/---

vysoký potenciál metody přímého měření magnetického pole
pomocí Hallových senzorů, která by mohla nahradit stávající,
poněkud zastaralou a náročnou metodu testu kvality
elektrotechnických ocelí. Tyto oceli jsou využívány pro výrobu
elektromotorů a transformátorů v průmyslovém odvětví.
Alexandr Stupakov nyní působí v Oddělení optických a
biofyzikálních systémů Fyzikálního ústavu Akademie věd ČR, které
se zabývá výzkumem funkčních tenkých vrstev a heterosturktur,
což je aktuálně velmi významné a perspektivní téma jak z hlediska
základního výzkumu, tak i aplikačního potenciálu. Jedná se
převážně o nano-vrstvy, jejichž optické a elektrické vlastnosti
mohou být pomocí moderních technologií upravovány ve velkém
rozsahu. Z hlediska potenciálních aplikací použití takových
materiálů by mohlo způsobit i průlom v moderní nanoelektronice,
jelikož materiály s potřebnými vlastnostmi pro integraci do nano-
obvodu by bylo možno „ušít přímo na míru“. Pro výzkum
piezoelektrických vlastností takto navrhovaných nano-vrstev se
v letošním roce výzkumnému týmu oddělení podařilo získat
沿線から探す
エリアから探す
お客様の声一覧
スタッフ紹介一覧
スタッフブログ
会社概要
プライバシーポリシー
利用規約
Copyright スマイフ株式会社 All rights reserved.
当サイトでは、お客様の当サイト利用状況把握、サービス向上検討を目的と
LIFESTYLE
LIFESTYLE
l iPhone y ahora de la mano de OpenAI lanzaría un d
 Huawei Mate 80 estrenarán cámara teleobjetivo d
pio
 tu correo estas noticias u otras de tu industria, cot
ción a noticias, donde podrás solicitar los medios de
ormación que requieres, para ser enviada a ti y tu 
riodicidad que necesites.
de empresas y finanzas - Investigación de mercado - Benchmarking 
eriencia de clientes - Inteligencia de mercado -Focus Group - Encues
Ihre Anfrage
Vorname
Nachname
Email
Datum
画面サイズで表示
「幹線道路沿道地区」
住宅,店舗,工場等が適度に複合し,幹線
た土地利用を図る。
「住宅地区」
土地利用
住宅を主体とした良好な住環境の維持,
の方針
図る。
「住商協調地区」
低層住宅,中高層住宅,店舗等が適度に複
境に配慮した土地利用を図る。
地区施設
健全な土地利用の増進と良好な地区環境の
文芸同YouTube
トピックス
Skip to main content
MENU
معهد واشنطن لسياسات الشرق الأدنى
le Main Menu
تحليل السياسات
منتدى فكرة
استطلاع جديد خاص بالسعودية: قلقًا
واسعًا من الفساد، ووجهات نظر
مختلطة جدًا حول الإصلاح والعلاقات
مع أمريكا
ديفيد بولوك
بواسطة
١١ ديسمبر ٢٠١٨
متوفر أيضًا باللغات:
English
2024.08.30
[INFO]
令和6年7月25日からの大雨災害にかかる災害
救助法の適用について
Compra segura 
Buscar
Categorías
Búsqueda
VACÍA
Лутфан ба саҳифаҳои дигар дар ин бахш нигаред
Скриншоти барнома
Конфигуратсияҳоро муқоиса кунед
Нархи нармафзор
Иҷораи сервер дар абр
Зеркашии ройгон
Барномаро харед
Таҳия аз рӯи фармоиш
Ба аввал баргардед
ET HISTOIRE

\---

REQUIREMENT: The material above is to be transcribed in full, exactly as it stands.

SOLUTION TO THIS TASK:
vysoký potenciál metody přímého měření magnetického pole
pomocí Hallových senzorů, která by mohla nahradit stávající,
poněkud zastaralou a náročnou metodu testu kvality
elektrotechnických ocelí. Tyto oceli jsou využívány pro výrobu
elektromotorů a transformátorů v průmyslovém odvětví.
Alexandr Stupakov nyní působí v Oddělení optických a
biofyzikálních systémů Fyzikálního ústavu Akademie věd ČR, které
se zabývá výzkumem funkčních tenkých vrstev a heterosturktur,
což je aktuálně velmi významné a perspektivní téma jak z hlediska
základního výzkumu, tak i aplikačního potenciálu. Jedná se
převážně o nano-vrstvy, jejichž optické a elektrické vlastnosti
mohou být pomocí moderních technologií upravovány ve velkém
rozsahu. Z hlediska potenciálních aplikací použití takových
materiálů by mohlo způsobit i průlom v moderní nanoelektronice,
jelikož materiály s potřebnými vlastnostmi pro integraci do nano-
obvodu by bylo možno „ušít přímo na míru“. Pro výzkum
piezoelektrických vlastností takto navrhovaných nano-vrstev se
v letošním roce výzkumnému týmu oddělení podařilo získat
沿線から探す
エリアから探す
お客様の声一覧
スタッフ紹介一覧
スタッフブログ
会社概要
プライバシーポリシー
利用規約
Copyright スマイフ株式会社 All rights reserved.
当サイトでは、お客様の当サイト利用状況把握、サービス向上検討を目的と
LIFESTYLE
LIFESTYLE
l iPhone y ahora de la mano de OpenAI lanzaría un d
 Huawei Mate 80 estrenarán cámara teleobjetivo d
pio
 tu correo estas noticias u otras de tu industria, cot
ción a noticias, donde podrás solicitar los medios de
ormación que requieres, para ser enviada a ti y tu 
riodicidad que necesites.
de empresas y finanzas - Investigación de mercado - Benchmarking 
eriencia de clientes - Inteligencia de mercado -Focus Group - Encues
Ihre Anfrage
Vorname
Nachname
Email
Datum
画面サイズで表示
「幹線道路沿道地区」
住宅,店舗,工場等が適度に複合し,幹線
た土地利用を図る。
「住宅地区」
土地利用
住宅を主体とした良好な住環境の維持,
の方針
図る。
「住商協調地区」
低層住宅,中高層住宅,店舗等が適度に複
境に配慮した土地利用を図る。
地区施設
健全な土地利用の増進と良好な地区環境の
文芸同YouTube
トピックス
Skip to main content
MENU
معهد واشنطن لسياسات الشرق الأدنى
le Main Menu
تحليل السياسات
منتدى فكرة
استطلاع جديد خاص بالسعودية: قلقًا
واسعًا من الفساد، ووجهات نظر
مختلطة جدًا حول الإصلاح والعلاقات
مع أمريكا
ديفيد بولوك
بواسطة
١١ ديسمبر ٢٠١٨
متوفر أيضًا باللغات:
English
2024.08.30
[INFO]
令和6年7月25日からの大雨災害にかかる災害
救助法の適用について
Compra segura 
Buscar
Categorías
Búsqueda
VACÍA
Лутфан ба саҳифаҳои дигар дар ин бахш нигаред
Скриншоти барнома
Конфигуратсияҳоро муқоиса кунед
Нархи нармафзор
Иҷораи сервер дар абр
Зеркашии ройгон
Барномаро харед
Таҳия аз рӯи фармоиш
Ба аввал баргардед
ET HISTOIRE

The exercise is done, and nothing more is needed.